Interesting Question: Couldn’t other factors explain the patterns in the data?

The answer to this question is “Yes, it’s possible”. I’ve seen several claims that people can explain the patterns in the data that I find concerning with voter registration of party and/or % turnout by party and/or other demographic variables. I haven’t yet done much analysis into these factors, primarily because I haven’t had access to precinct level data. I’m working on that and may have an acceptable database of those statistics ready soon.

At the county level, for the data I’ve looked at, such factors only explain a portion of the trend. Further, the pattern in the cum sum % analysis is not what would be expected by demographic type factors. We should see a leveling out after a rise due to those factors, not the continuous increase those models frequently show. If you check the Wisconsin graph, broken down by voting machine type, the pattern I would expect to see exhibited for that type of issue is shown by the purple line as opposed to the red lines (increasing) or the green line (paper ballots only).

2014 Wisc. Gov Race

However, even if all these patterns (which are consistent across different states and elections while showing similarities by voting machine type) are explainable in such a manner. At this point, I consider the fact that our voting machines in Sedgwick County have never been audited or checked for accuracy after an election to be equally concerning. Without such an audit, we do not know whether the votes have been counted accurately. IMO, that’s a serious problem and my lawsuit at least illuminates that issue even if I never get access to the paper audit trail.

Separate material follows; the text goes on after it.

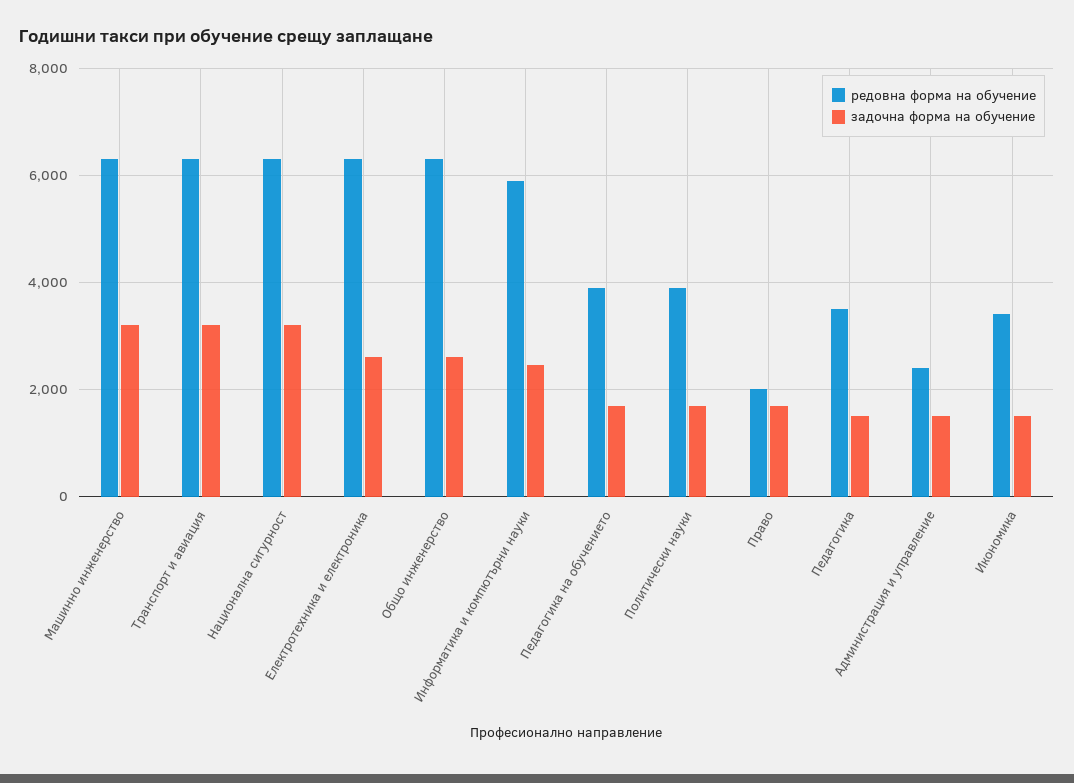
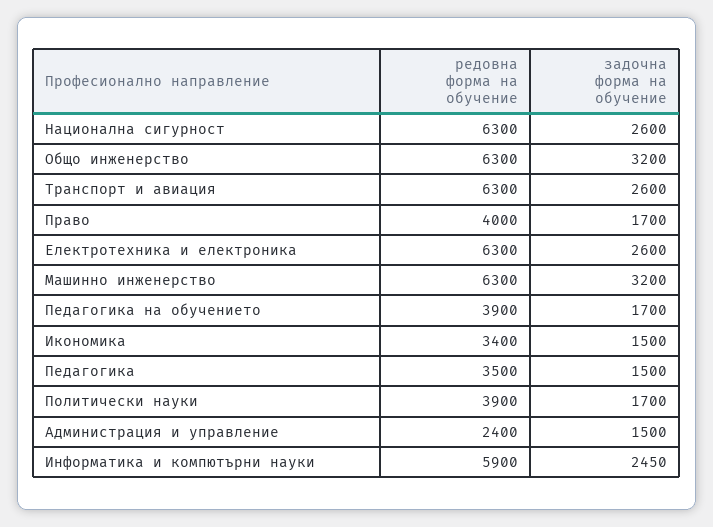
задочна форма на обучение, Транспорт и авиация: 3200 -> 2600
задочна форма на обучение, Национална сигурност: 3200 -> 2600
задочна форма на обучение, Общо инженерство: 2600 -> 3200
редовна форма на обучение, Право: 2000 -> 4000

Interesting Question #1: Why consider a small linear trend in the largest precincts suggestive of vote rigging?

I received the following question from a reader:

I have poked around in the Kansas Senate and Wisconsin Governor election results, which to my eye look the most dramatic, and I see that there does appear to be a Republican bias in the larger precincts. Not much, just a few percentage points, but the effect is real. What I don’t understand is what suggests that this might be sinister, as opposed to being just one of those oddities that crop up from time to time.

And thank you for looking into this. I have family in the Wichita area, and I want their votes to count.

Regards, Bob

Bob, thanks for caring enough to poke around the statistics. I appreciate the concurrence regarding a Republican bias in the larger precincts. You ask good questions.

Why should this small trend disturb us? Why isn’t it just considered a statistical oddity?

It’s not a statistical oddity because it crops up all over the U.S. Therefore, it’s a pattern, not an oddity or ‘one-off’ situation that isn’t expected to be repeated. It cannot be dismissed as an oddity; it is a pattern that has some explanation. Vote rigging is one such explanation, but this analysis cannot establish cause. An audit could establish cause and that is why I am trying to get access to the paper records.

Why consider it ‘sinister’ or evidence of voting machine manipulation? The evidence for this is more complex and not necessarily statistical, such as the documented vulnerability of the machines to being hacked. The most convincing piece of statistical evidence against the various voting machines is that if you separate out the different types, only some types of machines demonstrate this trend. When I separated out the Wisconsin Gov. Election results for paper ballots only, no voting machines involved, the results not only do not show this trend, but form a beautiful example of what is expected under the null hypothesis of no trend.